In the DUALmembrane system, the reporter protein is a fusion of the DNA-binding domain of the LexA protein and the Herpes simplex VP16 transactivator. The reporter is fused to the Cub moiety, which in turn is fused to an integral membrane protein (depicted in red, called Cub-TF). A transmembrane prey protein (depicted in green) is fused to the NubG moiety. The only requirement is that both Cub and NubG are located on the cytoplasmic face of the membrane. Co-expression of Bait-Cub-TF with a non-interacting Prey-NubG does not lead to the formation of split-ubiquitin nor cleavage by UBPs, resulting in cells that are His3- and lacZ- (left panel).

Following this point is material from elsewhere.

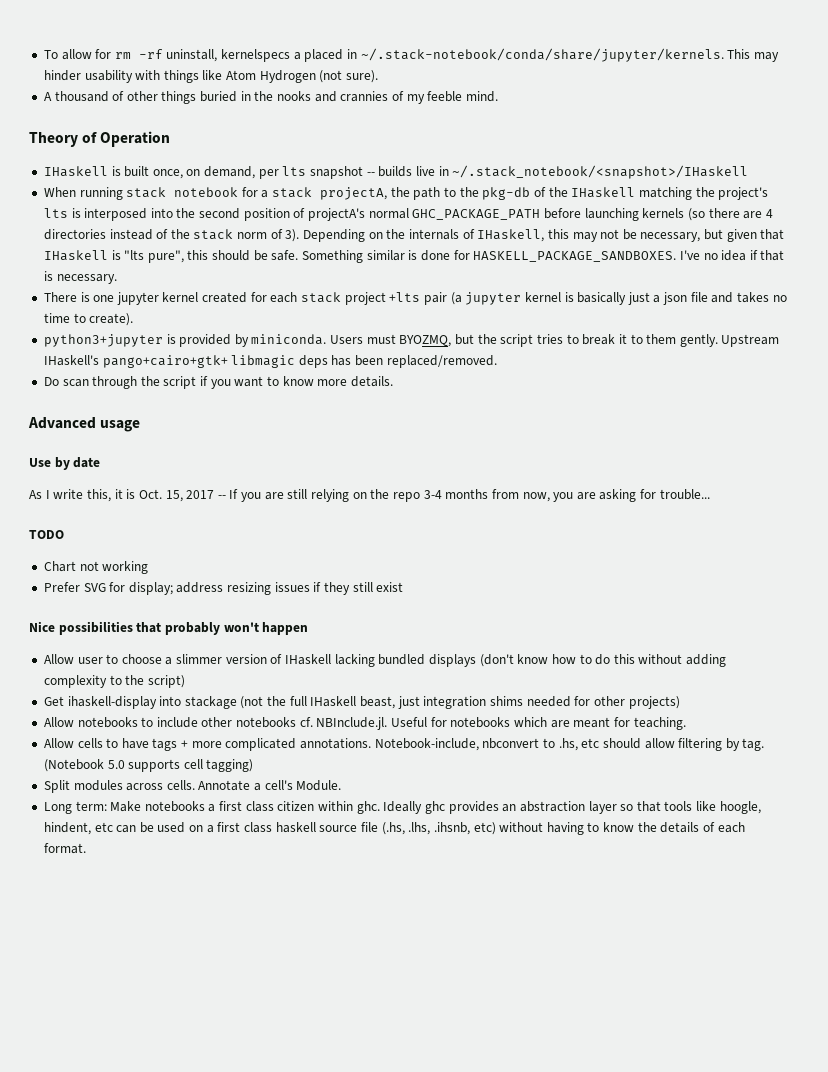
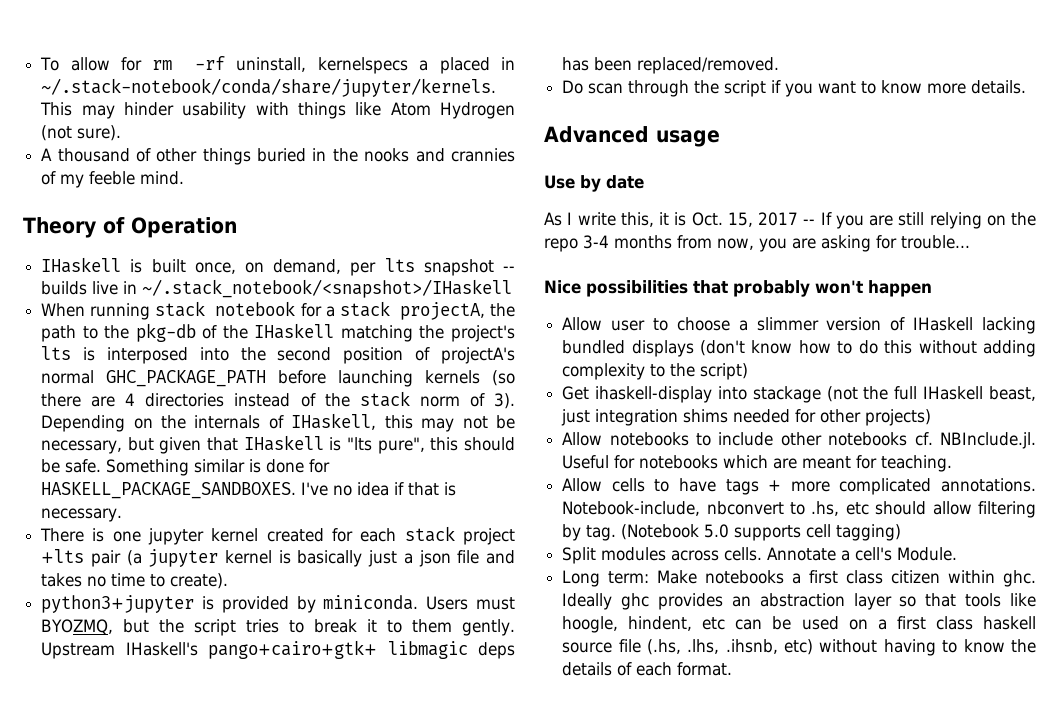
[29,530,64,539] [43,561,149,574] [43,582,404,595] // TODO // Chart not working // Prefer SVG for display; address resizing issues if they still exist -> (970, 242) none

If bait and prey interact, Cub and NubG are brought into close proximity, where they will form split-ubiqutin, resulting in cleavage and liberation of the TF reporter. The reporter is now free to enter the nucleus, where it will bind and activate the reporter genes to result in cells that are His+ and that turn blue in a ß-galactosidase assay.

 

 

 

DUALmembrane baits

In the DUALmembrane system, a given transmembrane bait can either be a Type I (C-terminus in the cytosol) or Type II (C-terminus outside the cell or in the lumen of ER, Golgi etc.) transmembrane (TM) protein. In the case of a Type I TM protein, the Cub-TF portion is fused to its C-terminus so that the Cub-TF portion faces the cytosol, thus generating a Bait-Cub-TF fusion. If a bait to be studied in the DUALmembrane system is a Type II TM protein, the TF-Cub portion has to be fused to N-terminus (TF-Cub-Bait). In both cases, an interaction between an integral membrane protein and a prey protein will result in the cleavage after the last amino acid of the Cub domain, thus liberating either TF (in the case of the Type I TM bait) or TF-Cub (in the case of Type II TM bait).

DUALmembranes preys

In the Dual membrane system, a given prey protein (or a cDNA library) can be studied in either Y-NubG (where Y is cDNA or genomic DNA insert) or NubG-Y orientation. In the case of a Type I TM prey, the cDNA (or a library of cDNAs encoding potential interactors) is fused at its C-terminus with the NubG domain, whereas in the case of a Type II prey, it is fused at its N-terminus with the NubG domain. In this way, it is possible to identify both Type I (Y-NubG orientation) and Type II (NubG-Y orientation) transmembrane proteins that interact with a particular membrane bait protein.